◆ ÉNONCÉ ◆
Modifiez le passage de l'article sur la station d'épuration de Bülach qui va de « L’espace bien-être de » jusqu'à « moins l’an 2000. » inclus, en remplaçant « sauna » par « hammam ».

◆ EXTRAIT ◆
******
C’est à peine croyable! Certains employés de la ville de Bülach (ZH) semblent s’être bien amusés pendant des années… sur le dos des contribuables. C’est ce que révèle un rapport de la Commission de gestion (CdG) du Parlement, publié ce jeudi 19 février, qui met au jour ce que la ville avait jusque-là caché au public. Le rapport évoque un petit espace bien-être dans la station d’épuration des eaux usées de Furt ainsi que des paiements indus versés à des employés municipaux.
L’espace bien-être de la station d’épuration – à laquelle sont raccordées plusieurs communes voisines – comprend un sauna, une baignoire pour plusieurs personnes et une douche. Plusieurs appareils de fitness se trouvent également au sous-sol du bâtiment réservé aux collaborateurs, le tout existant depuis au moins l’an 2000.
******
◆ ENREGISTREMENTS FOURNIS ◆
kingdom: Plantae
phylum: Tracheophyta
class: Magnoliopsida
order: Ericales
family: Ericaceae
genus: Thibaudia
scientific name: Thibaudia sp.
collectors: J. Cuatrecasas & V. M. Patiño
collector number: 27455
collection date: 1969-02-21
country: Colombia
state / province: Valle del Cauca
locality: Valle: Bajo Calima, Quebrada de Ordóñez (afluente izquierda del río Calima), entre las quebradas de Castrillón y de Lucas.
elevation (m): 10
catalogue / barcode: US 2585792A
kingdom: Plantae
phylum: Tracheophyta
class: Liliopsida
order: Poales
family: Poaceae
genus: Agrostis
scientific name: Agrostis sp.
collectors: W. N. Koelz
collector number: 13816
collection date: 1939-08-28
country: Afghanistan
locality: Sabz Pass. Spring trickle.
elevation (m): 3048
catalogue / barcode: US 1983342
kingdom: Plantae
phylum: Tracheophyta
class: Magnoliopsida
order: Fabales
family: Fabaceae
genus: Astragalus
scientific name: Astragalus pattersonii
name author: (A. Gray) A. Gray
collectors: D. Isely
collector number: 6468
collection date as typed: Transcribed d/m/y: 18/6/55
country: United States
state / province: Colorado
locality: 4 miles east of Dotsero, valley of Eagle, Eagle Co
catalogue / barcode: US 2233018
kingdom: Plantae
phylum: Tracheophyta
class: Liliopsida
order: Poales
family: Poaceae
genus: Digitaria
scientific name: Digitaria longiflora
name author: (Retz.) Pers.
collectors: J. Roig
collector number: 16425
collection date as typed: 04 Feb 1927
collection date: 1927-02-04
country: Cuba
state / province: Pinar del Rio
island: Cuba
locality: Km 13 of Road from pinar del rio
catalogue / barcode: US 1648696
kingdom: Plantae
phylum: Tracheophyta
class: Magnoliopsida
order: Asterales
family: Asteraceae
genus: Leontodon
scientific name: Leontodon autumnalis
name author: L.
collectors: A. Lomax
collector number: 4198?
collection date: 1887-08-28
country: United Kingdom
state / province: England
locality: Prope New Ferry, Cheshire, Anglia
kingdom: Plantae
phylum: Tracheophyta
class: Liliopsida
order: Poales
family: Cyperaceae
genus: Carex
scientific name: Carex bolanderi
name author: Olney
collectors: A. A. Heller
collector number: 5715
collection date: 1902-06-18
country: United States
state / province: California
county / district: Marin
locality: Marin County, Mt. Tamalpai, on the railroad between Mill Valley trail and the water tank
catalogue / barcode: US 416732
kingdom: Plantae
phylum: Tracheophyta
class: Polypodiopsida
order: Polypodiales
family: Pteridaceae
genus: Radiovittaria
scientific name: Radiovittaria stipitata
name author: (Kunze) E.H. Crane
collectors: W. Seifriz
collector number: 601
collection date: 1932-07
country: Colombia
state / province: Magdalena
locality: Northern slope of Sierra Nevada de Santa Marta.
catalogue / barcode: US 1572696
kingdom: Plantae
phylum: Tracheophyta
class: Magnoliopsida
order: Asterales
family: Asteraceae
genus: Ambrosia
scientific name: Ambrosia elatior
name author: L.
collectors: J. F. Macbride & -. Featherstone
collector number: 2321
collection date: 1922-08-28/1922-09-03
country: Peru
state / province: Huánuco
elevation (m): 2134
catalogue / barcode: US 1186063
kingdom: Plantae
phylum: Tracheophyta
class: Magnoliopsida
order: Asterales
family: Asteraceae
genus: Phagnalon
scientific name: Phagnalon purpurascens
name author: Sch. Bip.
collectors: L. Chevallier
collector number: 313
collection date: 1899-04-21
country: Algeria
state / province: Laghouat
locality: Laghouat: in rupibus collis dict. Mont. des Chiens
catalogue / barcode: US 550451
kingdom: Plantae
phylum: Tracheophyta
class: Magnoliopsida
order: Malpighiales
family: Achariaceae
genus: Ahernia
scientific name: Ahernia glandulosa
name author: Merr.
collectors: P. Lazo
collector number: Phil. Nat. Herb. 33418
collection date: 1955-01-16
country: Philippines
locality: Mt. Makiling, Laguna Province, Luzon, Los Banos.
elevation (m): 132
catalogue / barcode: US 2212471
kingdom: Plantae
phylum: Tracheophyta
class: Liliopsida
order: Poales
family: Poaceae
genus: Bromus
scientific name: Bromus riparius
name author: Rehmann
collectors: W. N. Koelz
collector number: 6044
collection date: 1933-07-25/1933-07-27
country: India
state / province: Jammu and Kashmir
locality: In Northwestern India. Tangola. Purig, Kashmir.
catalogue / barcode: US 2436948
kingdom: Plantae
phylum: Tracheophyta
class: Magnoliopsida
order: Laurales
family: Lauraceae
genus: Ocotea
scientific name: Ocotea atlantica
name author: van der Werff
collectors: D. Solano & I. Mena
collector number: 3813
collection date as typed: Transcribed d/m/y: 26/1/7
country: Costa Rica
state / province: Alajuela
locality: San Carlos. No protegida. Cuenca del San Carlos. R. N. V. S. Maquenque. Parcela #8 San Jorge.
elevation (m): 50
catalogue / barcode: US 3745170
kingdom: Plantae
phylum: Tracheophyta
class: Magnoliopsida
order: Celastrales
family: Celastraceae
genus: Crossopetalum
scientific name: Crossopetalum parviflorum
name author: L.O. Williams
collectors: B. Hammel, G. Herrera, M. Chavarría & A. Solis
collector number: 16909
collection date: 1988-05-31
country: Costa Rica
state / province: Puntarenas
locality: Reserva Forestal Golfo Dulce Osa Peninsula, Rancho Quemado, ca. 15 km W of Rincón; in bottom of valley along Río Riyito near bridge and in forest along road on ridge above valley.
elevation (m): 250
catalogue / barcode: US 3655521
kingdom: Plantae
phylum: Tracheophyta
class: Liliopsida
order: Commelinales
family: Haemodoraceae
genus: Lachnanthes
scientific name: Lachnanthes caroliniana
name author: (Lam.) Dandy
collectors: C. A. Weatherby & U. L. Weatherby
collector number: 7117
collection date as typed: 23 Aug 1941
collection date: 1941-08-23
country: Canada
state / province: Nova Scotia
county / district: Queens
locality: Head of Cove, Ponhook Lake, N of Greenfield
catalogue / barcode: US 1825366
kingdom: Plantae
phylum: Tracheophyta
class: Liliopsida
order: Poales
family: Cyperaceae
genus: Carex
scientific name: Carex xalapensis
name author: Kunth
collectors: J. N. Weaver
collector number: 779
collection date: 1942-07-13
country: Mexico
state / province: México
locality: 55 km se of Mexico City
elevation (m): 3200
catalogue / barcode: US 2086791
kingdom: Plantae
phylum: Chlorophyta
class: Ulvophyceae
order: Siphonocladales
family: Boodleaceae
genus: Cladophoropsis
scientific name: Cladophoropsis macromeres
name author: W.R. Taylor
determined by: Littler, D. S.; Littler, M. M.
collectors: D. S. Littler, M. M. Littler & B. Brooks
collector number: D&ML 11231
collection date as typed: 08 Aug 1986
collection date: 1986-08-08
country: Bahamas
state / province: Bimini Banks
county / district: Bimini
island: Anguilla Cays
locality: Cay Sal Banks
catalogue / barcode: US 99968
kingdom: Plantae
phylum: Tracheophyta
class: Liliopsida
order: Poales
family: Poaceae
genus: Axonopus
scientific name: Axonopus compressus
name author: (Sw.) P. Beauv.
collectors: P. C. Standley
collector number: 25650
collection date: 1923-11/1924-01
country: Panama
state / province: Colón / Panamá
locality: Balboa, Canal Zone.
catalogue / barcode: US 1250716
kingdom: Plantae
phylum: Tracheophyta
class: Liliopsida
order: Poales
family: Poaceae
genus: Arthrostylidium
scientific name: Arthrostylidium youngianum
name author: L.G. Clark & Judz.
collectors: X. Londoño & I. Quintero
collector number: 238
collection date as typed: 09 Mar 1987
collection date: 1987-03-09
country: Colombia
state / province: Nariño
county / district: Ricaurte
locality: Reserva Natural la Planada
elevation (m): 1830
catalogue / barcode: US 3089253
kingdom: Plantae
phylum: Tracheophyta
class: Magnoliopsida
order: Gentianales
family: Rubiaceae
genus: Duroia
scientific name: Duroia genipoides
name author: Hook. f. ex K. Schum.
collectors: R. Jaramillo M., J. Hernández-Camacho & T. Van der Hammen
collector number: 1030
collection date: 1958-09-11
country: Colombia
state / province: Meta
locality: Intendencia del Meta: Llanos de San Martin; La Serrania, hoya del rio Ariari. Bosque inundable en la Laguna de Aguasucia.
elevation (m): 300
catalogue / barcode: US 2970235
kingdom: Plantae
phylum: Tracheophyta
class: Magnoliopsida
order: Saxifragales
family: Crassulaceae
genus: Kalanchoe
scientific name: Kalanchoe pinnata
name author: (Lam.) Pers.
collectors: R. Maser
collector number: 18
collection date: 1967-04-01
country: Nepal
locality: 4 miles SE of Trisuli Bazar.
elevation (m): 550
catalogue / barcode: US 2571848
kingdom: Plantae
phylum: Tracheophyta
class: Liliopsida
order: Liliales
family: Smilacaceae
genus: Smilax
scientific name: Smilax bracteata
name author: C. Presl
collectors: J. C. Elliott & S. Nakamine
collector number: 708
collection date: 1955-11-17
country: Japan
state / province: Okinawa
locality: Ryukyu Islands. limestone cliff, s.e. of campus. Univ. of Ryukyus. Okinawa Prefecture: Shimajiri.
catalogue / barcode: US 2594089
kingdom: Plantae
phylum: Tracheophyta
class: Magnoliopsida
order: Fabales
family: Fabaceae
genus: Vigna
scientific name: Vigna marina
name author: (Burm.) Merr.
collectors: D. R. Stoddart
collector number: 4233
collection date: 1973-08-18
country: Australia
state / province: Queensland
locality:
******
◆ RÉSULTAT ◆
L’espace bien-être de la station d’épuration – à laquelle sont raccordées plusieurs communes voisines – comprend un hammam, une baignoire pour plusieurs personnes et une douche. Plusieurs appareils de fitness se trouvent également au sous-sol du bâtiment réservé aux collaborateurs, le tout existant depuis au moins l’an 2000.